::: DOCUMENT :::
Parsl determines app equivalence using the name of the app function: if two apps have the same name, then they are equivalent under this relation.

Changes inside the app, or by functions called by an app will not invalidate cached values.

There are lots of other ways functions might be compared for equivalence, and parsl.dataflow.memoization.id_for_memo provides a hook to plug in alternate application-specific implementations.

Invocation equivalence

Two app invocations are determined to be equivalent if their input arguments are identical.

In simple cases, this follows obvious rules:

# these two app invocations are the same and the second invocation will
# reuse any cached input from the first invocation
x = 7
f(x).result()

y = 7
f(y).result()

Internally, equivalence is determined by hashing the input arguments, and comparing the hash to hashes from previous app executions.

This approach can only be applied to data types for which a deterministic hash can be computed.

By default Parsl can compute sensible hashes for basic data types: str, int, float, None, as well as more some complex types: functions, and dictionaries and lists containing hashable types.

Attempting to cache apps invoked with other, non-hashable, data types will lead to an exception at invocation.

In that case, mechanisms to hash new types can be registered by a program by implementing the parsl.dataflow.memoization.id_for_memo function for the new type.

Ignoring arguments

On occasion one may wish to ignore particular arguments when determining app invocation equivalence - for example, when generating log file names automatically based on time or run information. Parsl allows developers to list the arguments to be ignored in the ignore_for_cache app decorator parameter:

@bash_app(cache=True, ignore_for_cache=['stdout'])
def hello (msg, stdout=None):
    return 'echo {}'.format(msg)

Caveats

It is important to consider several important issues when using app caching:

  • Determinism: App caching is generally useful only when the apps are deterministic. If the outputs may be different for identical inputs, app caching will obscure this non-deterministic behavior. For instance, caching an app that returns a random number will result in every invocation returning the same result.

  • Timing: If several identical calls to an app are made concurrently having not yet cached a result, many instances of the app will be launched. Once one invocation completes and the result is cached all subsequent calls will return immediately with the cached result.
::: LISTING :::
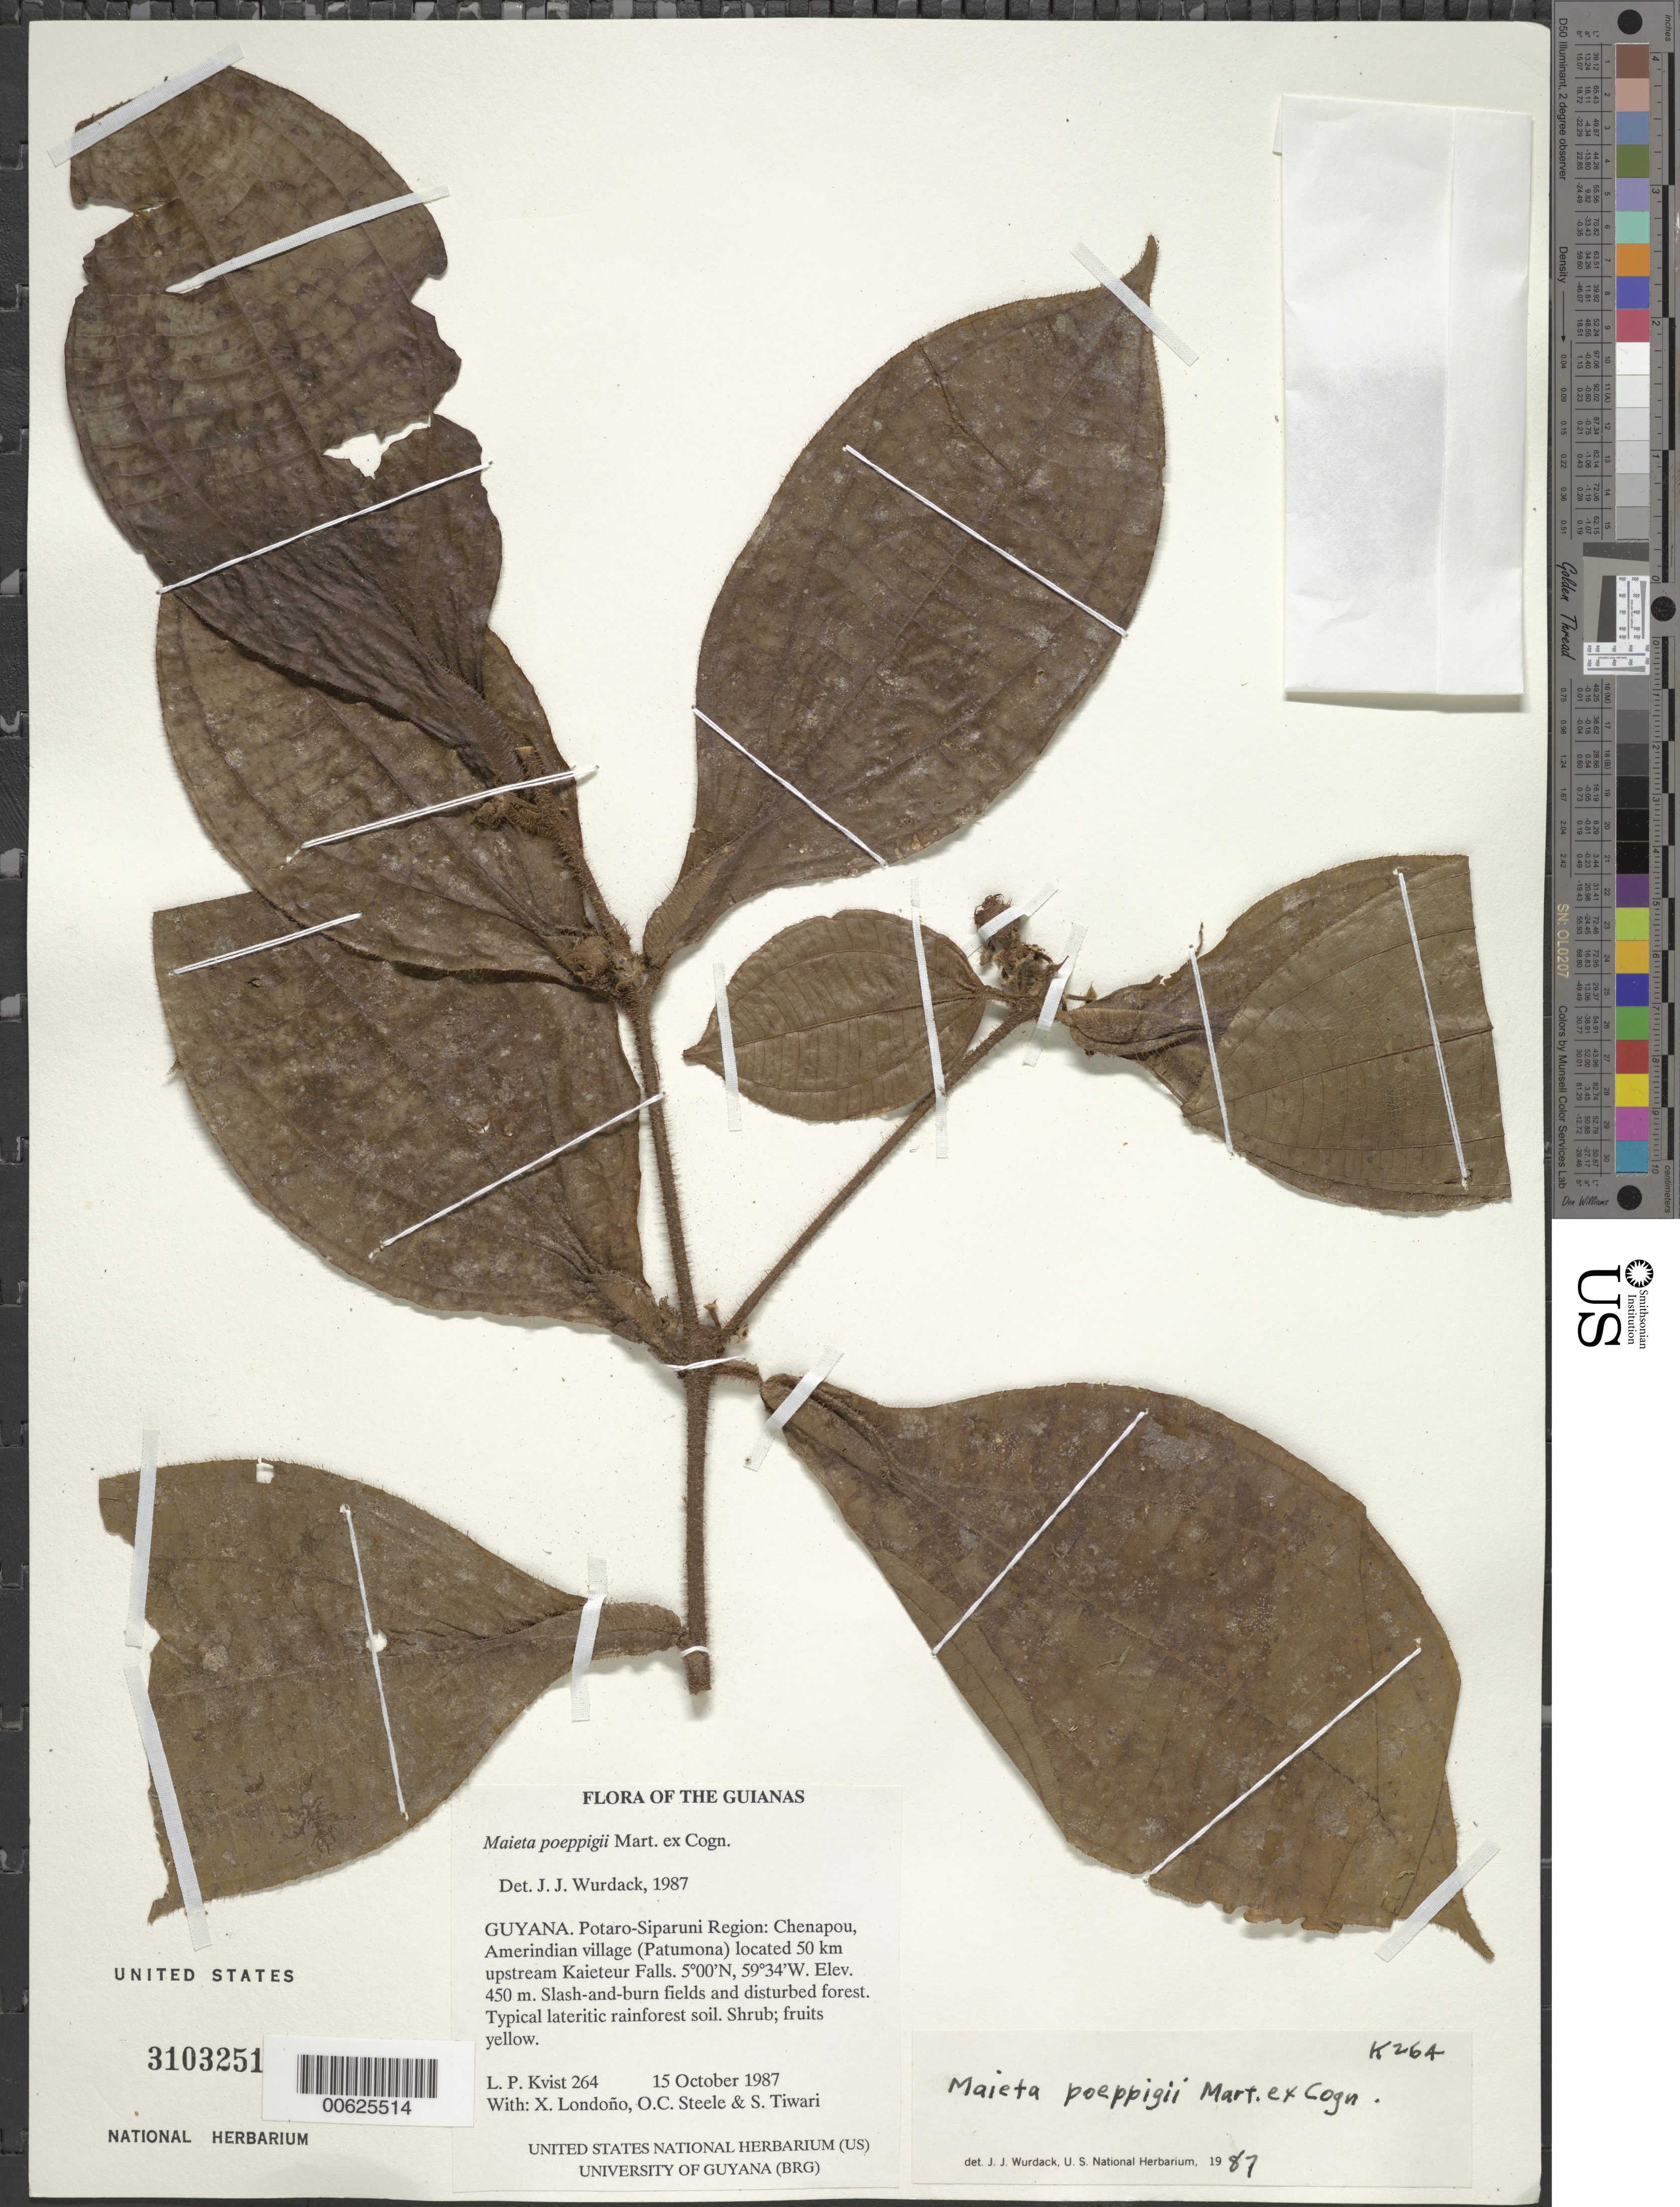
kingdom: Plantae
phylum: Tracheophyta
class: Magnoliopsida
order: Myrtales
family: Melastomataceae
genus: Maieta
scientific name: Maieta poeppigii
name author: Mart. ex Cogn.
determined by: Wurdack, John J., (US), US (UNITED STATES)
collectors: L. P. Kvist, X. Londoño, O. C. Steele & S. Tiwari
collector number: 264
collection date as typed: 15 October 1987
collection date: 1987-10-15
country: Guyana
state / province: Potaro-Siparuni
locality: Chenapou, Amerindian village (Patumona) located 50 km upstream Kaieteur Falls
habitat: Slash-and-burn fields and disturbed forest. Typical lateritic rainforest soil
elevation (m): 450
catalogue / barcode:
:::
» **COMPLETE THE FOLLOWING**:
1. Reproduce the Parsl app caching passage word for word, from "There are lots" up to and including "alternate application-specific implementations.".
2. Please take the Parsl app caching passage further, starting right after its final sentence.

» **ANSWERS TO EACH TASK**:
1.
There are lots of other ways functions might be compared for equivalence, and parsl.dataflow.memoization.id_for_memo provides a hook to plug in alternate application-specific implementations.

2.
  • Performance: If app caching is enabled, there may be some performance overhead especially if a large number of short duration tasks are launched rapidly. This overhead has not been quantified.

Checkpointing

Large-scale Parsl programs are likely to encounter errors due to node failures, application or environment errors, and myriad other issues. Parsl offers an application-level checkpointing model to improve resilience, fault tolerance, and efficiency.

Note

Checkpointing builds on top of app caching, and so app caching must be enabled. If app caching is disabled in the config Config.app_cache, checkpointing will not work.

Parsl follows an incremental checkpointing model, where each checkpoint file contains all results that have been updated since the last checkpoint.

When a Parsl program loads a checkpoint file and is executed, it will use checkpointed results for any apps that have been previously executed. Like app caching, checkpoints use the hash of the app and the invocation input parameters to identify previously computed results. If multiple checkpoints exist for an app (with the same hash) the most recent entry will be used.

Parsl provides four checkpointing modes:

  1. task_exit: a checkpoint is created each time an app completes or fails (after retries if enabled). This mode minimizes the risk of losing information from completed tasks.

    from parsl.configs.local_threads import config
    config.checkpoint_mode = 'task_exit'
    
  2. periodic: a checkpoint is created periodically using a user-specified checkpointing interval. Results will be saved to the checkpoint file for all tasks that have completed during this period.

    from parsl.configs.local_threads import config
    config.checkpoint_mode = 'periodic'
    config.checkpoint_period = "01:00:00"
    
  3. dfk_exit: checkpoints are created when Parsl is about to exit. This reduces the risk of losing results due to premature program termination from exceptions, terminate signals, etc. However it is still possible that information might be lost if the program is terminated abruptly (machine failure, SIGKILL, etc.)

    from parsl.configs.local_threads import config
    config.checkpoint_mode = 'dfk_exit'
    
  4. manual: in addition to these automated checkpointing modes, it is also possible to manually initiate a checkpoint by calling DataFlowKernel.checkpoint() in the Parsl program code.

    import parsl
    from parsl.configs.local_threads import config
    dfk = parsl.load(config)
    ....
    dfk.checkpoint()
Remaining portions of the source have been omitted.